# What you are asked to do
Pick up the text on diffusion coating after its final sentence and continue it in the same manner.
--- Selected text Enclosed Below ---
Diffusion Coating

a process based on the diffusion saturation of the surface layers of objects made of metals and alloys of various metals. It is used to impart special physicochemical and mechanical properties to metal articles. A distinction is made among the following operations, depending on the diffusing element: aluminizing, diffusion chrome plating, molybdenization, manganizing, chrome calorization, and chrome-titanium plating. Diffusion saturation is possible from various phases: solid, gaseous, vapor, and liquid.

Saturation from the solid phase is used with iron, nickel, cobalt, titanium, and other metals. In this case, diffusion coating is performed using various refractory metals, including molybdenum, tungsten, niobium, and uranium, whose vapor pressure is lower than the vapor pressure of the basic metal. The process is performed in a hermetically sealed container, in which the parts to be treated are covered with the powdered metal and heated either under a vacuum or in an inert gas atmosphere at 1000°-1500° C. Saturation from the vapor phase is used for alloys based on iron, nickel, molybdenum, and titanium with elements that have higher vapor pressures than the metal to be saturated, such as zinc, aluminum, chromium, and titanium. The process is performed in hermetically sealed containers under a vacuum of ~10¹-10⁻² newtons per sq m (N/m²), or 10¹-10⁻⁴ mm of mercury (mm Hg), and at 850°-1600°C, by the contact or noncontact method. In the former case, the vapor phase forms because of the sublimation of the metal and is generated near the contact locations between the powdered or granular metal and the surface being processed. In the second case, generation of the vapor phase takes place at some distance from the surface.
--- End of Enclosed Selected text ---
--- Given entries Enclosed Below ---
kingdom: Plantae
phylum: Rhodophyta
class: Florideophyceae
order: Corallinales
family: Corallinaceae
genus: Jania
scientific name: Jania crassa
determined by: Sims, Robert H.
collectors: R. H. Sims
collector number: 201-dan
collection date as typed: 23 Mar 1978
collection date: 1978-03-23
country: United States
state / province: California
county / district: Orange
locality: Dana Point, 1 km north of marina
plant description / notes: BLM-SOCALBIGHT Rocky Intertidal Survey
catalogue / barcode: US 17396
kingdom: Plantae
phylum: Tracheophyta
--- End of Enclosed Given entries ---
# Answer to the problem
Saturation from the gaseous phase is performed during diffusion coating of various metals with aluminum, chromium, manganese, molybdenum, tungsten, niobium, and titanium. The diffusion of the metal is preceded by the reactions of gaseous chemical compounds of the diffusing element with the basic metal. The gas phase consists of the halides of the diffusing metals. Gaseous saturation is performed in muffle furnaces or in specially designed furnaces at 700°-1000° C. The gaseous phase may be generated at a distance from the surface being saturated (noncontact method), as well as in the contact zone of the source of the active phase and the metal surface (contact method).

Saturation from the liquid phase is used in calorization and chrome, zinc, and copper plating. The process takes place in tank furnaces, in which the melt of the diffusing metal or its salt interacts with the surface of the objects being treated at 800°-1300° C. This method is also used for complex diffusion coating, such as chrome calorization and chrome-titanium and chrome-nickel plating.

A diffusion layer 10 microns to 3 mm thick may be produced by diffusion coating. The diffusion processes make possible an increase in the resistance of alloys to oxidation (for example, calorized steel is oxidation-resistant up to 900°C), abrasion (for example, chromium-plated U12 steel is six times more abrasion-resistant than the base metal), heat shock, rapid temperature changes, corrosion, and acid, as well as the improvement of other properties of metals and alloys.